The speaker of Crimea’s Kremlin-backed regional parliament blamed Ukraine for the explosion, but downplayed the severity of the damage and said it would be promptly repaired.
“Now they have something to be proud of: over 23 years of their management, they didn’t manage to build anything worthy of attention in Crimea, but they’ve managed to damage the surface of the Russian bridge,” Vladimir Konstantinov, chairman of the State Council of the Republic, wrote on Telegram.
The parliamentary leader of President Volodymyr Zelensky’s party stopped short of claiming that Kyiv was responsible for the incident but appeared to cast it as a consequence of Moscow’s takeover of Crimea and attempts to integrate the peninsula with the Russian mainland.
“Russian illegal construction is starting to fall apart and catch fire. The reason is simple: if you build something explosive, then sooner or later it will explode,” wrote David Arakhamia, the leader of the Servant of the People party.
“And this is just the beginning. Of all things, reliable construction is not something Russia is particularly famous for,” he added.
Other Ukrainian officials were more celebratory while still stopping short of claiming responsibility.
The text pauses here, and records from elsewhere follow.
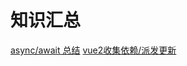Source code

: # 知识汇总

[async/await 总结](https://github.com/HerokunTan/Blog/issues/1) 
[vue2收集依赖/派发更新](https://github.com/HerokunTan/Blog/issues/2) 
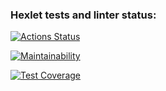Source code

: ### Hexlet tests and linter status:
[![Actions Status](https://github.com/Grigorevv/php-project-lvl2/workflows/hexlet-check/badge.svg)](https://github.com/Grigorevv/php-project-lvl2/actions)


[![Maintainability](https://api.codeclimate.com/v1/badges/49528da7e2c5d44ae69d/maintainability)](https://codeclimate.com/github/Grigorevv/php-project-lvl2/maintainability)


[![Test Coverage](https://api.codeclimate.com/v1/badges/49528da7e2c5d44ae69d/test_coverage)](https://codeclimate.com/github/Grigorevv/php-project-lvl2/test_coverage)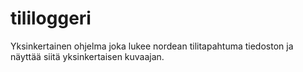 # tililoggeri
Yksinkertainen ohjelma joka lukee nordean tilitapahtuma tiedoston ja näyttää siitä yksinkertaisen kuvaajan.
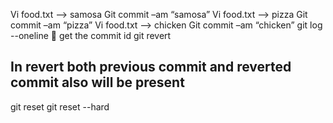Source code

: Vi food.txt --> samosa
Git commit –am “samosa”
Vi food.txt --> pizza
Git commit –am “pizza”
Vi food.txt --> chicken
Git commit –am “chicken”
git log --oneline     get the commit id
git revert <commitID>
## In revert both previous commit and reverted commit also will be present


git reset <which commit you want to go>
git reset --hard <which commit you want to go>
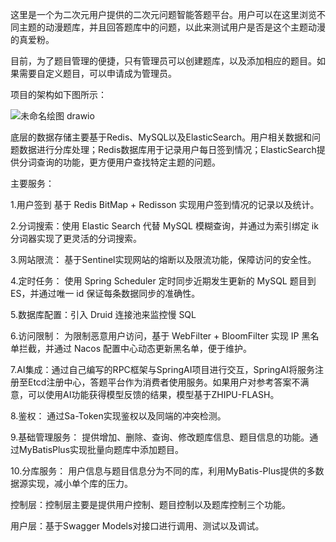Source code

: 这里是一个为二次元用户提供的二次元问题智能答题平台。用户可以在这里浏览不同主题的动漫题库，并且回答题库中的问题，以此来测试用户是否是这个主题动漫的真爱粉。

目前，为了题目管理的便捷，只有管理员可以创建题库，以及添加相应的题目。如果需要自定义题目，可以申请成为管理员。

项目的架构如下图所示：

![未命名绘图 drawio](https://github.com/user-attachments/assets/ca840040-1fc7-47ba-9d52-eea11c427c1f)

底层的数据存储主要基于Redis、MySQL以及ElasticSearch。用户相关数据和问题数据进行分库处理；Redis数据库用于记录用户每日签到情况；ElasticSearch提供分词查询的功能，更方便用户查找特定主题的问题。

主要服务：

1.用户签到 基于 Redis BitMap + Redisson 实现用户签到情况的记录以及统计。

2.分词搜索：使用 Elastic Search 代替 MySQL 模糊查询，并通过为索引绑定 ik 分词器实现了更灵活的分词搜索。

3.网站限流： 基于Sentinel实现网站的熔断以及限流功能，保障访问的安全性。

4.定时任务： 使用 Spring Scheduler 定时同步近期发生更新的 MySQL 题目到 ES，并通过唯一 id 保证每条数据同步的准确性。

5.数据库配置：引入 Druid 连接池来监控慢 SQL

6.访问限制： 为限制恶意用户访问，基于 WebFilter + BloomFilter 实现 IP 黑名单拦截，并通过 Nacos 配置中心动态更新黑名单，便于维护。

7.AI集成：通过自己编写的RPC框架与SpringAI项目进行交互，SpringAI将服务注册至Etcd注册中心，答题平台作为消费者使用服务。如果用户对参考答案不满意，可以使用AI功能获得模型反馈的结果，模型基于ZHIPU-FLASH。

8.鉴权： 通过Sa-Token实现鉴权以及同端的冲突检测。

9.基础管理服务： 提供增加、删除、查询、修改题库信息、题目信息的功能。通过MyBatisPlus实现批量向题库中添加题目。

10.分库服务： 用户信息与题目信息分为不同的库，利用MyBatis-Plus提供的多数据源实现，减小单个库的压力。

控制层：控制层主要是提供用户控制、题目控制以及题库控制三个功能。

用户层：基于Swagger Models对接口进行调用、测试以及调试。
The secretary of Ukraine’s National Security and Defence Council, Oleksiy Danilov, posted a video with Kerch Bridge on fire on the left side and video of Marilyn Monroe singing Happy Birthday, Mr President on the right side.
An adviser to Mr Zelensky, Mykhailo Podolyak tweeted: “Crimea, the bridge, the beginning. Everything illegal must be destroyed, everything stolen must be returned to Ukraine, everything occupied by Russia must be expelled.”
In Moscow, Foreign Ministry spokeswoman Maria Zakharova said the “reaction of the Kyiv regime to the destruction of civilian infrastructure shows its terrorist nature”.
In August, Russia suffered a series of explosions at an air base and munitions depot in Crimea, which underlined its vulnerability.
The blast on the bridge occurred hours after explosions rocked the eastern Ukrainian city of Kharkiv early on Saturday, sending plumes of smoke into the sky and triggering a series of secondary explosions.
Kharkiv mayor Ihor Terekhov said the early-morning explosions were the result of missile strikes in the centre of the city.
He said the blasts sparked fires at one of the city’s medical institutions and a non-residential building. There were no immediate reports of casualties.
The blasts came hours after Russia concentrated attacks in its increasingly troubled invasion of Ukraine on areas it illegally annexed, while the death toll from earlier missile strikes on apartment buildings in the southern city of Zaporizhzhia rose to 17.